Put Your Code to the Test

You’ve probably run into this problem: some nerd on your team made some function that found it’s way into production. It works well and all, functioning as a function should function… except when it doesn’t. Sometimes, this function has some unintended side effects that throw off a part of your application. No problem says some clever nerd on your team, she’s got a quick fix that should nip this thing in the bud. She squishes this bug then hands off the product to QA who tests it to make sure said side effect no longer occurs. All is well again.

And then… a few weeks later, a user discovers another bug related to the fix for the function clever dev #2 made. Another nerd joins the dogpile and puts in a fix for the first fix. The cycle continues for months until your team is on fix #28 for this function with a rich and profane history of git commits. Fuck that function.

I will admit, I’ve been/am in this position: writing code on a team, leaving testing to QA and my own, incredibly biased logic and console logs. I’m a bit embarrassed that I just began unit testing and still have quite a ways to go, but I now see my reluctance was really due to my fear of the unknown.

While I’m using Chutzpah and Jasmine on Visual Studios for Angular apps, let’s make a quick test suite using mocha-chai and node:

First, get a project with js folder and file app.js –> && test folder with file test.js.

npm init -y to initialize your package.json file

npm install mocha chai -g to install mocha and chai globally (mocha is the testing framework while chai is the assertion library or the thing that allows you to actually test your functions)

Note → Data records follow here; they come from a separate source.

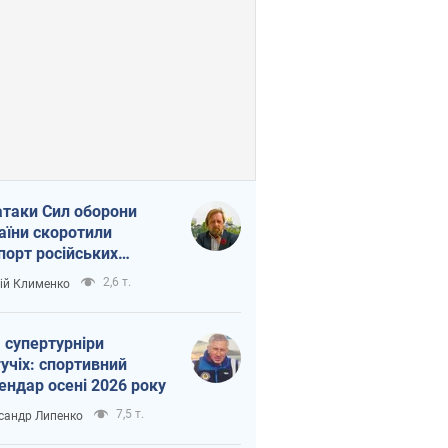
атаки Сил оборони
аїни скоротили
порт російських
топродуктів
2,6 т.
ій Клименко
 супертурніри
учіх: спортивний
ендар осені 2026 року
7,5 т.
сандр Липенко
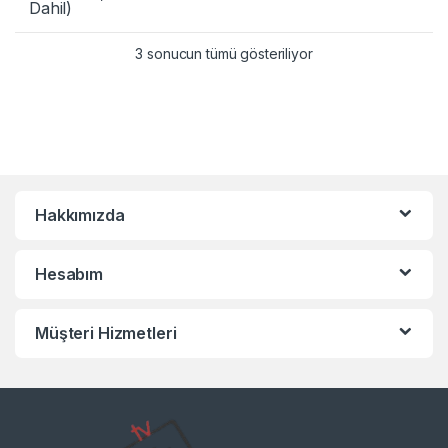
Dahil)
3 sonucun tümü gösteriliyor
Hakkımızda
Hesabım
Müşteri Hizmetleri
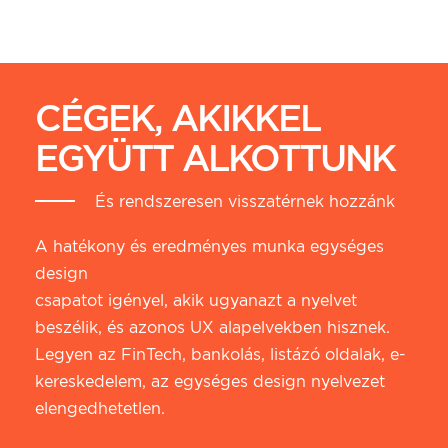
CÉGEK, AKIKKEL
EGYÜTT ALKOTTUNK
És rendszeresen visszatérnek hozzánk
A hatékony és eredményes munka egységes
design
csapatot igényel, akik ugyanazt a nyelvet
beszélik, és azonos UX alapelvekben hisznek.
Legyen az FinTech, bankolás, listázó oldalak, e-
kereskedelem, az egységes design nyelvezet
elengedhetetlen.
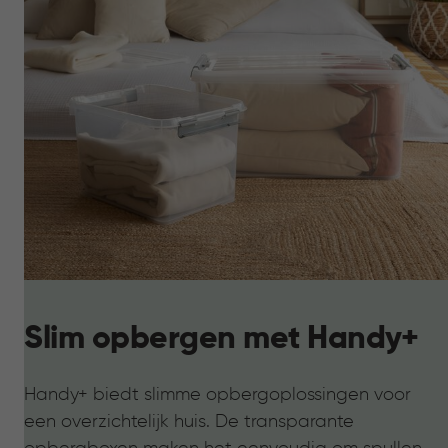
Slim opbergen met Handy+
Handy+ biedt slimme opbergoplossingen voor
een overzichtelijk huis. De transparante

Ok, we’re on a goddamned role here. Let’s write some sweet ass code:

In your app.js file let’s make a testable function:

var testFunction = function(str){
return parseInt(str);
}

if(typeof exports !== 'undefined') {
exports.testFunction = testFunction;
}

That conditional statement below is how we will export our browser functions if we are running mocha in our node environment.

var test = require('../js/app.js')
var expect = require('chai').expect;

describe('testFunction', function(){
it('should return a number when given a string', function(){
expect(test.testFunction("3")).to.equal(3);
})
})

First, we require our js file and then require chai’s `expect` method. The rest of our test suite is pretty self-explanatory: we describe what we expect our function to do and then assert the output of our function given a certain input. In this case we say that the string value ‘3’ should return the integer 3 after getting run through our sweet (haha get it) test.

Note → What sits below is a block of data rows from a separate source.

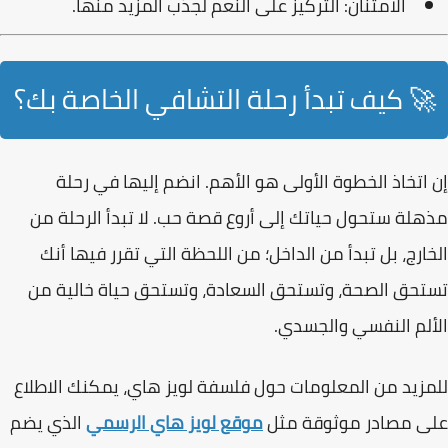
الامتنان:
التركيز على النعم لجذب المزيد منها.
🚀 كيف تبدأ رحلة التشافي الخاصة بك؟
إن اتخاذ الخطوة الأولى هو الأهم.
انضم إليها في رحلة
مذهلة ستحول حياتك إلى أروع قصة حب
. لا تبدأ الرحلة من
الخارج، بل تبدأ من الداخل؛ من اللحظة التي تقرر فيها أنك
تستحق الصحة، وتستحق السعادة، وتستحق حياة خالية من
الألم النفسي والجسدي.
للمزيد من المعلومات حول فلسفة لويز هاي، يمكنك الاطلاع
على مصادر موثوقة مثل
موقع لويز هاي الرسمي
الذي يضم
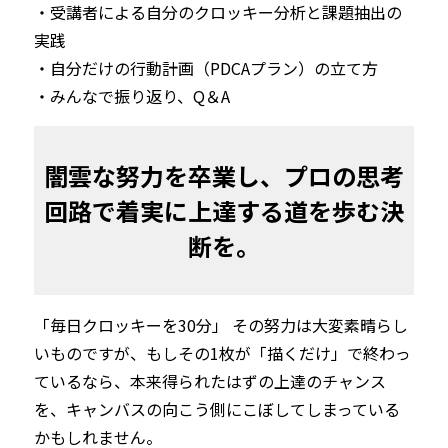
・受講者による自分のクロッキー分析と課題抽出の
実践

・自分だけの行動計画（PDCAプラン）の立て方

・みんなで振り返り、Q＆A
闇雲な努力を卒業し、プロの思考
回路で着実に上達する道を歩む決
断を。
「毎日クロッキーを30分」 その努力は大変素晴らし
いものですが、もしその1枚が「描くだけ」で終わっ
ているなら、本来得られたはずの上達のチャンス
を、キャンバスの向こう側にこぼしてしまっている
かもしれません。
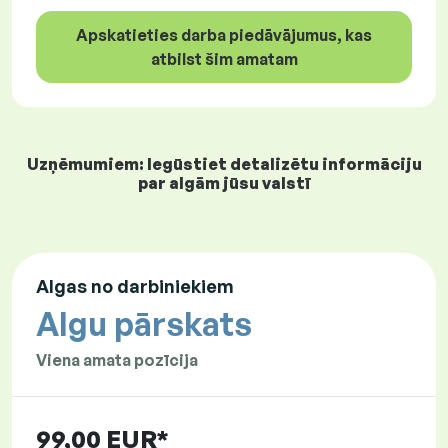
Apskatieties darba piedāvājumus, kas
atbilst šim amatam
Uzņēmumiem: Iegūstiet detalizētu informāciju
par algām jūsu valstī
Algas no darbiniekiem
Algu pārskats
Viena amata pozīcija
99,00 EUR*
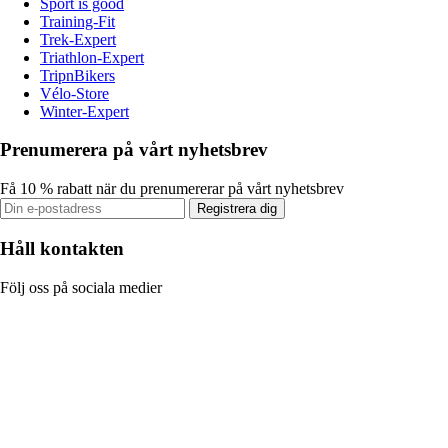
Sport is good
Training-Fit
Trek-Expert
Triathlon-Expert
TripnBikers
Vélo-Store
Winter-Expert
Prenumerera på vårt nyhetsbrev
Få 10 % rabatt när du prenumererar på vårt nyhetsbrev
Registrera dig
Håll kontakten
Följ oss på sociala medier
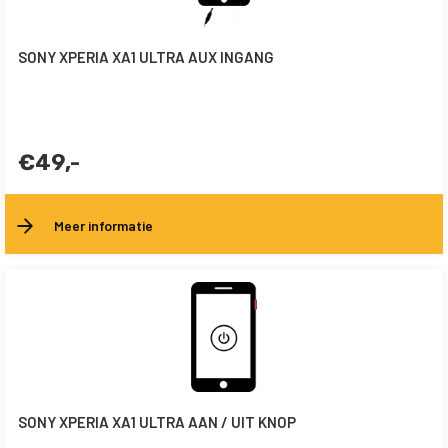
SONY XPERIA XA1 ULTRA AUX INGANG
€49,-
Meer informatie
SONY XPERIA XA1 ULTRA AAN / UIT KNOP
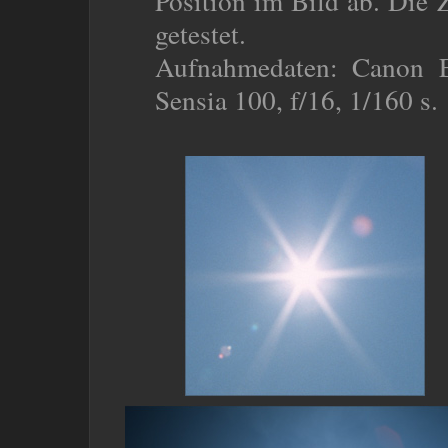
Position im Bild ab. Die
getestet.
Aufnahmedaten: Canon 
Sensia 100, f/16, 1/160 s.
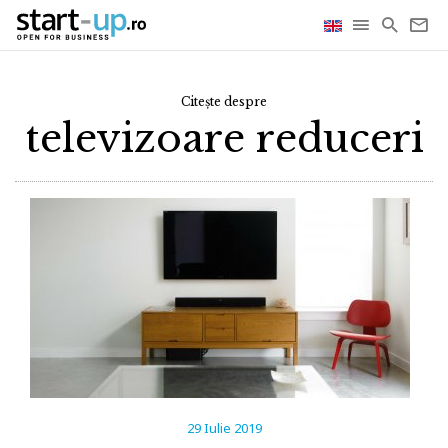
Citește despre
televizoare reduceri
29 Iulie 2019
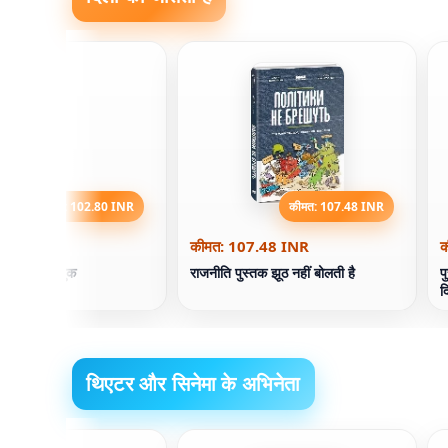
कीमत: 102.80 INR
कीमत: 107.48 INR
2.80 INR
कीमत: 107.48 INR
क
वहन। द बिग बुक
राजनीति पुस्तक झूठ नहीं बोलती है
प
द
थिएटर और सिनेमा के अभिनेता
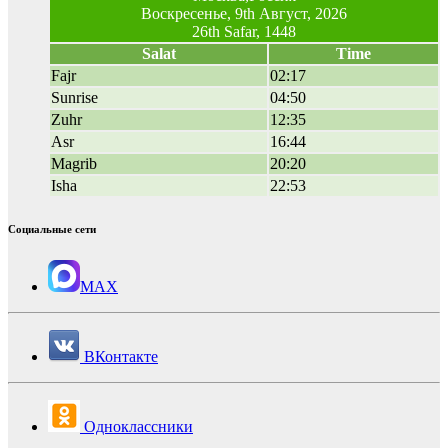
Воскресенье, 9th Август, 2026
26th Safar, 1448
Salat
Time
Fajr
02:17
Sunrise
04:50
Zuhr
12:35
Asr
16:44
Magrib
20:20
Isha
22:53
Социальные сети
MAX
ВКонтакте
Одноклассники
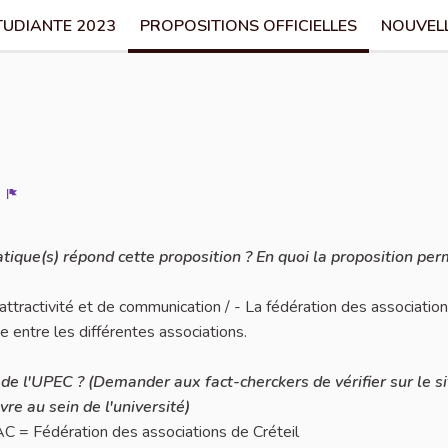
TUDIANTE 2023
PROPOSITIONS OFFICIELLES
NOUVEL
Signaler
atique(s) répond cette proposition ? En quoi la proposition per
ttractivité et de communication / - La fédération des associatio
e entre les différentes associations.
in de l'UPEC ? (Demander aux fact-cherckers de vérifier sur le s
re au sein de l'université)
FAC = Fédération des associations de Créteil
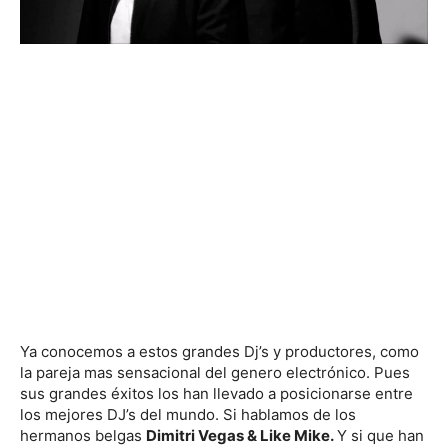
Ya conocemos a estos grandes Dj’s y productores, como
la pareja mas sensacional del genero electrónico. Pues
sus grandes éxitos los han llevado a posicionarse entre
los mejores DJ’s del mundo. Si hablamos de los
hermanos belgas
Dimitri Vegas & Like Mike.
Y si que han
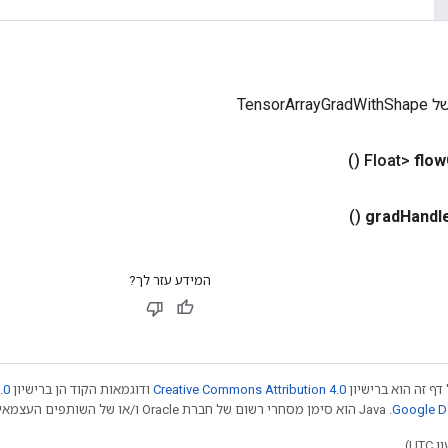
TensorA
()
flow
()
grad
Handl
המידע עזר לך?
דף זה הוא ברישיון
Creative Commons Attribution 4.0
ודוגמאות הקוד הן ברישיון
.0
.‏ Java הוא סימן מסחרי רשום של חברת Oracle ו/או של השותפים העצמאיים שלה. חלק מהתוכן הוא ב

To actually run this test, open up your terminal, navigate to the the test folder and mocha test.js. You should see this in your terminal:

Screen Shot 2017-09-07 at 9.33.50 PM

Now, that was a pretty simple function, but that’s kinda the point. Testing really only works if you’re writing code the way you should be with functions that do one thing rather than many. The added benefit of using testing is that it forces you to really think about what your functions should be doing and hold them to their word, creating nice documentation for future nerds and hopefully saving you from the 23rd iteration of that pesky production bug.